*Work instruction*
Update the items below by replacing "pie chart" with "circle graph" wherever it occurs, keeping everything else the same. Leave the pictures out of your answer.

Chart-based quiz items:
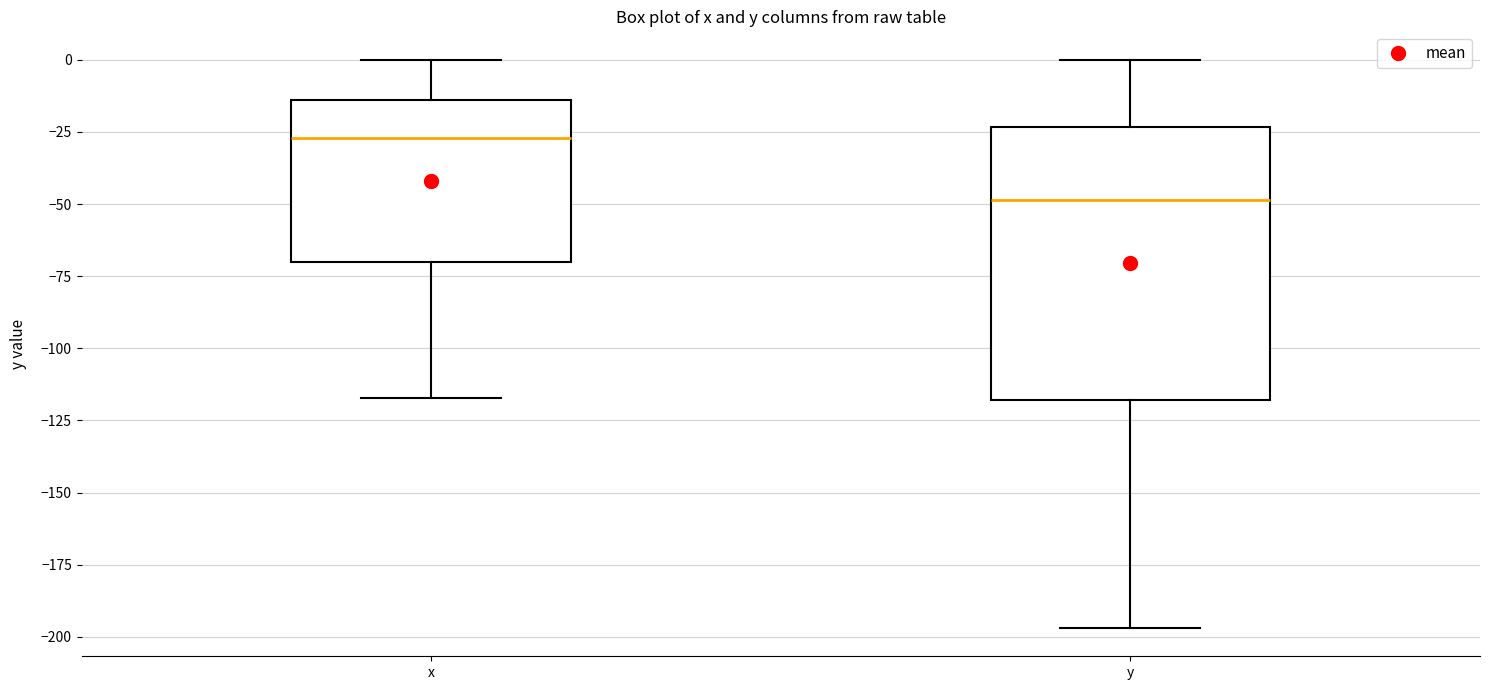

Reading left to right, transcribe this box plot: for each box, give where its median line is, the range the box spans, and where its two whiskers end, as read against the y-axis. The values are not printed on the chart, so give them approximately, as read against the axis.

x: median -25, box -70 to -15, whiskers -115 to 0
y: median -50, box -120 to -25, whiskers -195 to 0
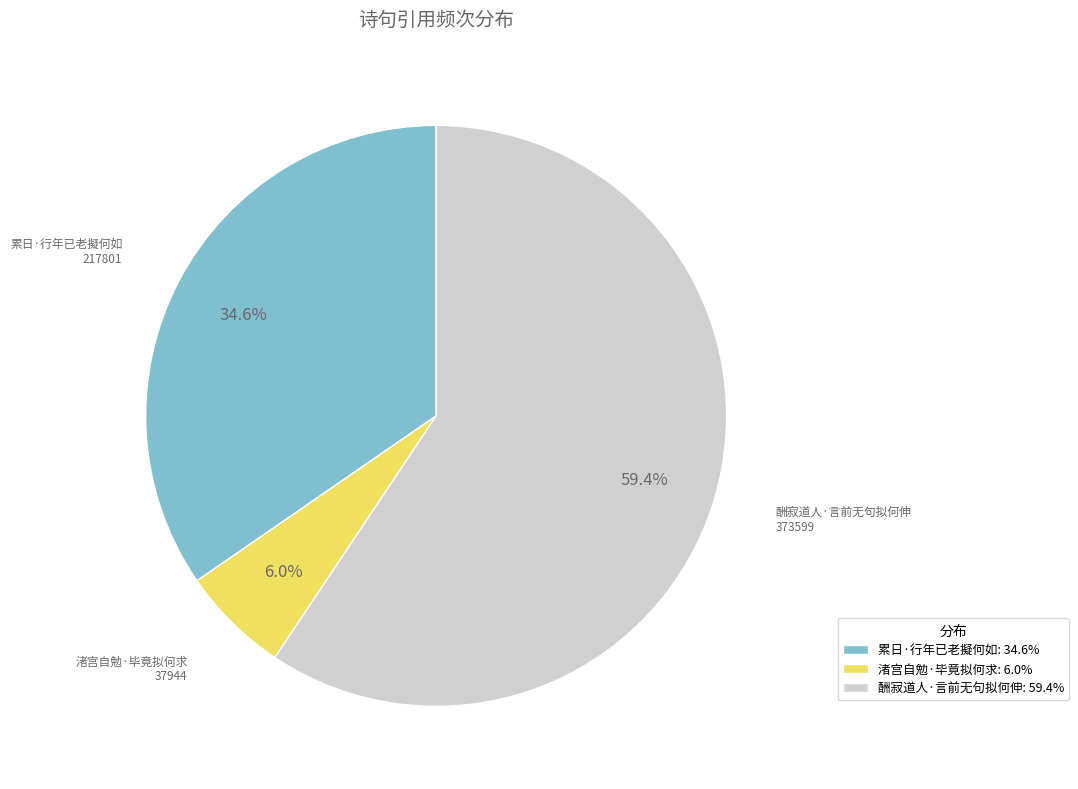

Is 酬寂道人·言前无句拟何伸 the majority of the pie?

Yes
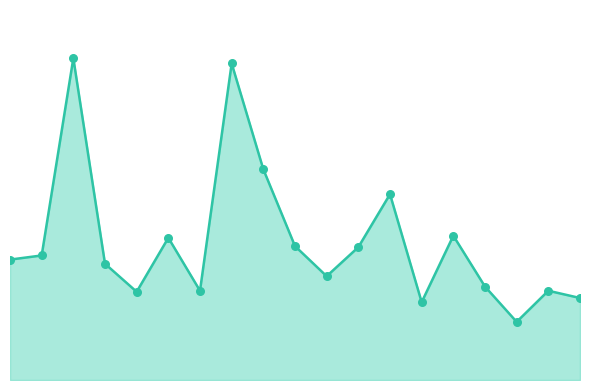

At which category is the sum across all series the highest?

2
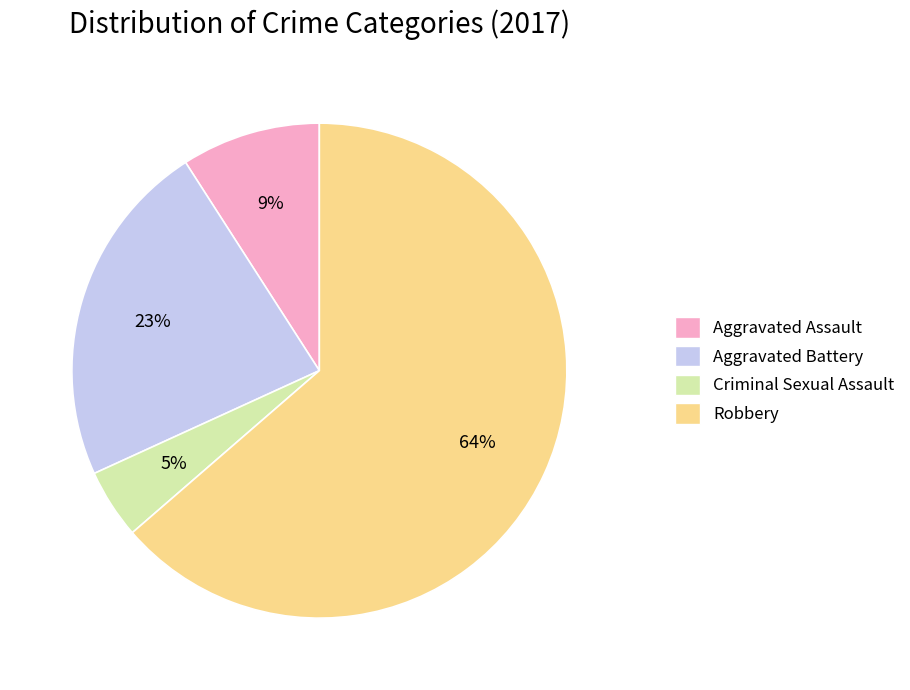

How many slices are in this pie chart?

4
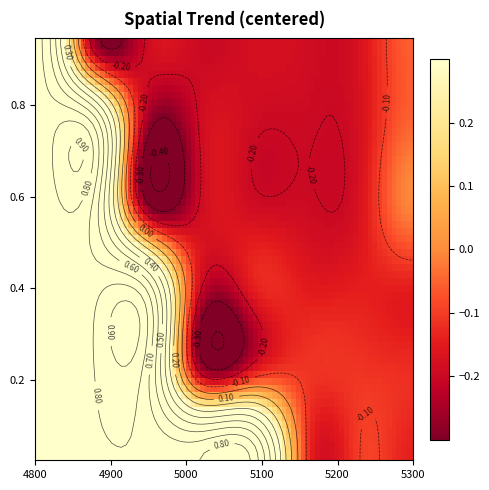

Reading left to right, extract all data points from this chart.

0.02465753424657534: 0.8	0.8	0.8	0.8	0.8	-0.1	-0.1	-0.1
0.1205479452054795: 0.8	0.8	0.8	-0.2	-0.1	-0.1	-0.1	-0.1
0.1972602739726027: 0.8	0.8	0.8	-0.2	-0.2	-0.1	-0.1	-0.1
0.4465753424657534: 0.7	0.7	-0.2	-0.2	-0.2	-0.2	-0.2	-0.0
0.6958904109589041: 0.7	0.7	-0.2	-0.2	-0.2	-0.2	-0.2	-0.0
0.9452054794520548: 0.7	-0.2	-0.2	-0.2	-0.2	-0.2	-0.2	-0.1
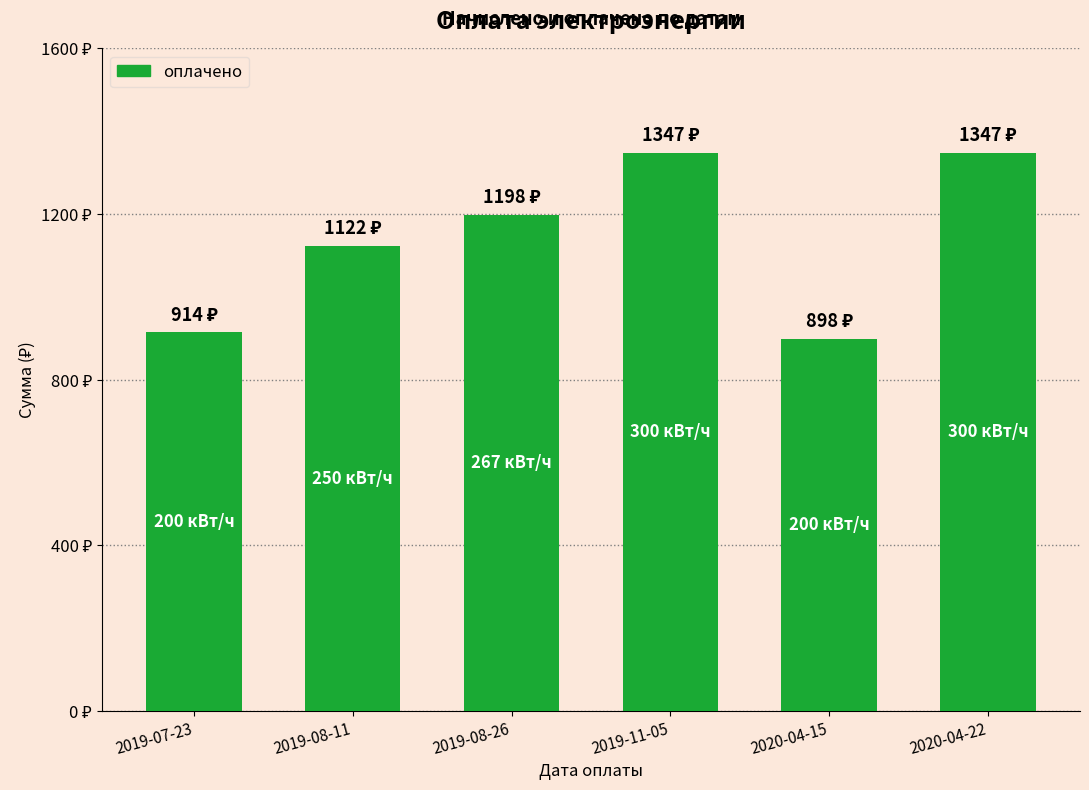

Between 2020-04-15 and 2019-11-05, which is larger?

2019-11-05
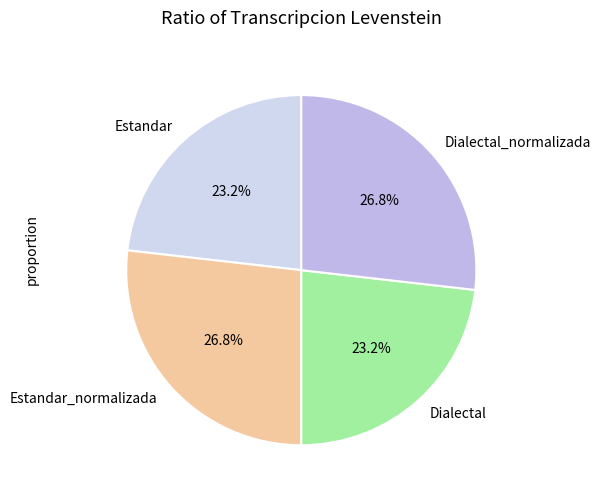

How many segments does this pie chart have?

4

*Solution for this problem*
Reading left to right, transcribe this box plot: for each box, give where its median line is, the range the box spans, and where its two whiskers end, as read against the y-axis. The values are not printed on the chart, so give them approximately, as read against the axis.

x: median -25, box -70 to -15, whiskers -115 to 0
y: median -50, box -120 to -25, whiskers -195 to 0

Is 酬寂道人·言前无句拟何伸 the majority of the pie?

Yes

At which category is the sum across all series the highest?

2

How many slices are in this circle graph?

4

Reading left to right, extract all data points from this chart.

0.02465753424657534: 0.8	0.8	0.8	0.8	0.8	-0.1	-0.1	-0.1
0.1205479452054795: 0.8	0.8	0.8	-0.2	-0.1	-0.1	-0.1	-0.1
0.1972602739726027: 0.8	0.8	0.8	-0.2	-0.2	-0.1	-0.1	-0.1
0.4465753424657534: 0.7	0.7	-0.2	-0.2	-0.2	-0.2	-0.2	-0.0
0.6958904109589041: 0.7	0.7	-0.2	-0.2	-0.2	-0.2	-0.2	-0.0
0.9452054794520548: 0.7	-0.2	-0.2	-0.2	-0.2	-0.2	-0.2	-0.1

Between 2020-04-15 and 2019-11-05, which is larger?

2019-11-05

How many segments does this circle graph have?

4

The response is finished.